Translating documents in PDF format is a bigger challenge than translating from any other formats. Why is it so? It’s undoubtedly because of the file format itself. Of course, there are editable PDF files and with one click they can be converted into a text document. It’s becoming more complicated when we have to deal with noneditable PDF files. These files quite often contain graphic elements, which also need to be translated. Translating PDF scans is also a multistage process of formatting the document.
Which documents belong to this category? Scans of graphic files are examples of non-editable document – infographics or advertising materials with text embedded in the background, which needs to be translated. If you want to translate such documents, you have to read this article. The process of translating PDF files and ways to lower the cost of it will be explained here. How to avoid, responsible for a high price, time-consuming formatting of the document?
How translating PDF files usually looks like?
First OCR needs to be done by a DTP specialist. In this process, automatic text detection happens. Thanks to the appropriate software, the text is separated, which will allow in the future it’s edition and replace with translated version.

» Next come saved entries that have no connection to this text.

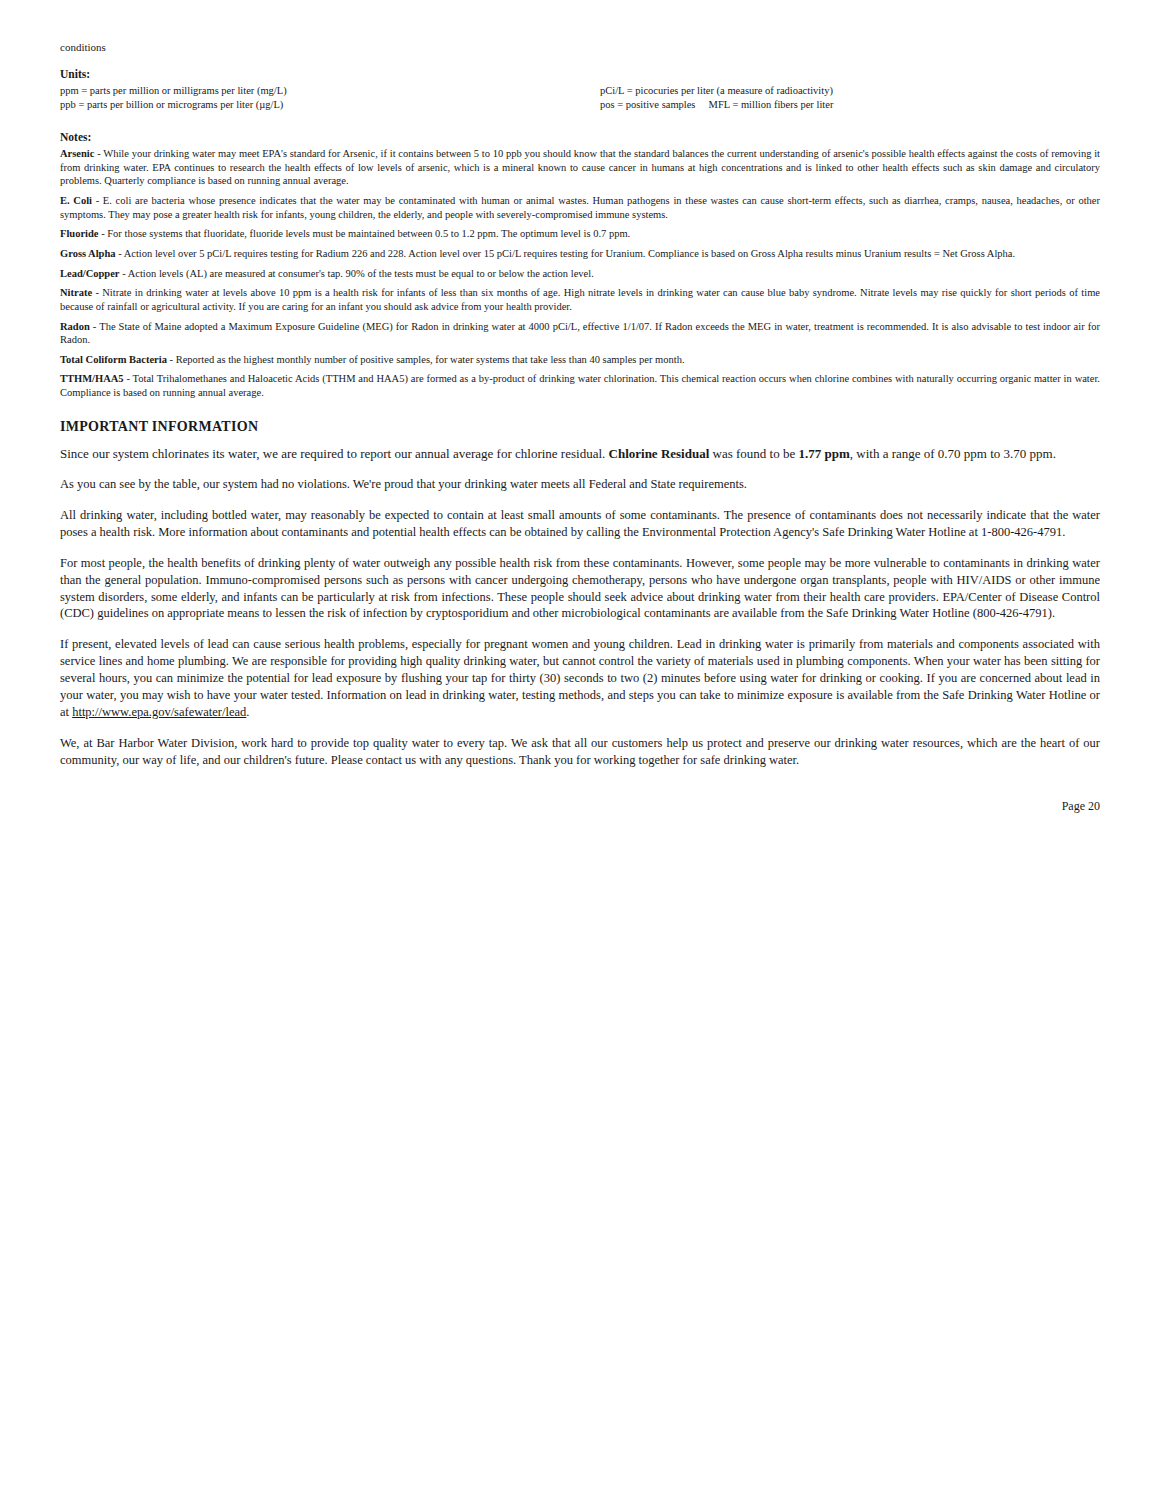conditions
Units:
ppm = parts per million or milligrams per liter (mg/L)
ppb = parts per billion or micrograms per liter (µg/L)
pCi/L = picocuries per liter (a measure of radioactivity)
pos = positive samples MFL = million fibers per liter
Notes:
Arsenic - While your drinking water may meet EPA's standard for Arsenic, if it contains between 5 to 10 ppb you should know that the standard balances the current understanding of arsenic's possible health effects against the costs of removing it from drinking water. EPA continues to research the health effects of low levels of arsenic, which is a mineral known to cause cancer in humans at high concentrations and is linked to other health effects such as skin damage and circulatory problems. Quarterly compliance is based on running annual average.
E. Coli - E. coli are bacteria whose presence indicates that the water may be contaminated with human or animal wastes. Human pathogens in these wastes can cause short-term effects, such as diarrhea, cramps, nausea, headaches, or other symptoms. They may pose a greater health risk for infants, young children, the elderly, and people with severely-compromised immune systems.
Fluoride - For those systems that fluoridate, fluoride levels must be maintained between 0.5 to 1.2 ppm. The optimum level is 0.7 ppm.
Gross Alpha - Action level over 5 pCi/L requires testing for Radium 226 and 228. Action level over 15 pCi/L requires testing for Uranium. Compliance is based on Gross Alpha results minus Uranium results = Net Gross Alpha.
Lead/Copper - Action levels (AL) are measured at consumer's tap. 90% of the tests must be equal to or below the action level.
Nitrate - Nitrate in drinking water at levels above 10 ppm is a health risk for infants of less than six months of age. High nitrate levels in drinking water can cause blue baby syndrome. Nitrate levels may rise quickly for short periods of time because of rainfall or agricultural activity. If you are caring for an infant you should ask advice from your health provider.
Radon - The State of Maine adopted a Maximum Exposure Guideline (MEG) for Radon in drinking water at 4000 pCi/L, effective 1/1/07. If Radon exceeds the MEG in water, treatment is recommended. It is also advisable to test indoor air for Radon.
Total Coliform Bacteria - Reported as the highest monthly number of positive samples, for water systems that take less than 40 samples per month.
TTHM/HAA5 - Total Trihalomethanes and Haloacetic Acids (TTHM and HAA5) are formed as a by-product of drinking water chlorination. This chemical reaction occurs when chlorine combines with naturally occurring organic matter in water. Compliance is based on running annual average.
IMPORTANT INFORMATION
Since our system chlorinates its water, we are required to report our annual average for chlorine residual. Chlorine Residual was found to be 1.77 ppm, with a range of 0.70 ppm to 3.70 ppm.
As you can see by the table, our system had no violations. We're proud that your drinking water meets all Federal and State requirements.
All drinking water, including bottled water, may reasonably be expected to contain at least small amounts of some contaminants. The presence of contaminants does not necessarily indicate that the water poses a health risk. More information about contaminants and potential health effects can be obtained by calling the Environmental Protection Agency's Safe Drinking Water Hotline at 1-800-426-4791.
For most people, the health benefits of drinking plenty of water outweigh any possible health risk from these contaminants. However, some people may be more vulnerable to contaminants in drinking water than the general population. Immuno-compromised persons such as persons with cancer undergoing chemotherapy, persons who have undergone organ transplants, people with HIV/AIDS or other immune system disorders, some elderly, and infants can be particularly at risk from infections. These people should seek advice about drinking water from their health care providers. EPA/Center of Disease Control (CDC) guidelines on appropriate means to lessen the risk of infection by cryptosporidium and other microbiological contaminants are available from the Safe Drinking Water Hotline (800-426-4791).
If present, elevated levels of lead can cause serious health problems, especially for pregnant women and young children. Lead in drinking water is primarily from materials and components associated with service lines and home plumbing. We are responsible for providing high quality drinking water, but cannot control the variety of materials used in plumbing components. When your water has been sitting for several hours, you can minimize the potential for lead exposure by flushing your tap for thirty (30) seconds to two (2) minutes before using water for drinking or cooking. If you are concerned about lead in your water, you may wish to have your water tested. Information on lead in drinking water, testing methods, and steps you can take to minimize exposure is available from the Safe Drinking Water Hotline or at http://www.epa.gov/safewater/lead.
We, at Bar Harbor Water Division, work hard to provide top quality water to every tap. We ask that all our customers help us protect and preserve our drinking water resources, which are the heart of our community, our way of life, and our children's future. Please contact us with any questions. Thank you for working together for safe drinking water.
Page 20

After OCR process, the validity of the text is checked. Even the most advanced OCR software won’t replace a sharp specialists eye. That’s why the text needs to be verified, because words with similar spelling could be missed.
Next in CAT tool (Computer-assisted Translation, not Machine translation) a new translation project is created, which is transferred to the translator. There are some different workflow possibilities. In extended version it will be a correction by a native speaker, proofreading and, in the final stage, quality assurance, the last verification. Shorter workflow would be just translation and a quality assurance.
The last step in a translation process is giving the translation to a DTP specialist. He is responsible for graphic files so the target document is the same as a source document, but just translated. So called back engineering is in use here. In this process the original graphic layout stays in translated document with it’s high quality. Processes compliant with quality certificate ISO 9001:2009 deliver the highest translation quality.
It’s obvious that translating PDF files bounds a whole crew of professionals. Thanks to this we can receive best quality target file, but it takes time and it’s labor-intensive.
What can you do to make translation process faster.
If you can, find your editable files. Behind most of PDF files there’s an editable document. PDF files are almost always generated out of different format files, which is possible at least with an option ‘print into PDF’. You can make PDF files from Microsoft Word (DOCX), Microsoft PowerPoint (PPTX) or internet browser (HTML). PDF format gives the final file version, not intended for further editing. This format freeze the text and graphics, not allowing them to move, which is why it’s so hard for editing.
Translating document directly from PDF file it has to be initially formatted, which makes the whole process longer and more expensive. To avoid that, just send translator editable file. Provider will perform the translation based on editable document, allowing CAT tools to directly project the original format.
Of course if you need a PDF scan translation, you won’t find editable version. It depends on a graphic layout and text formatting how complicated the files edition process will be.
With editable documents you don’t have to pay for recreation formatting. What’s more, thanks to CAT tools, it is possible to fit translations into original text. If you forget to send editable text to your translator and he will remind about it – don’t delete the message, try to figure out, where the file can be. You can use it as an advantage!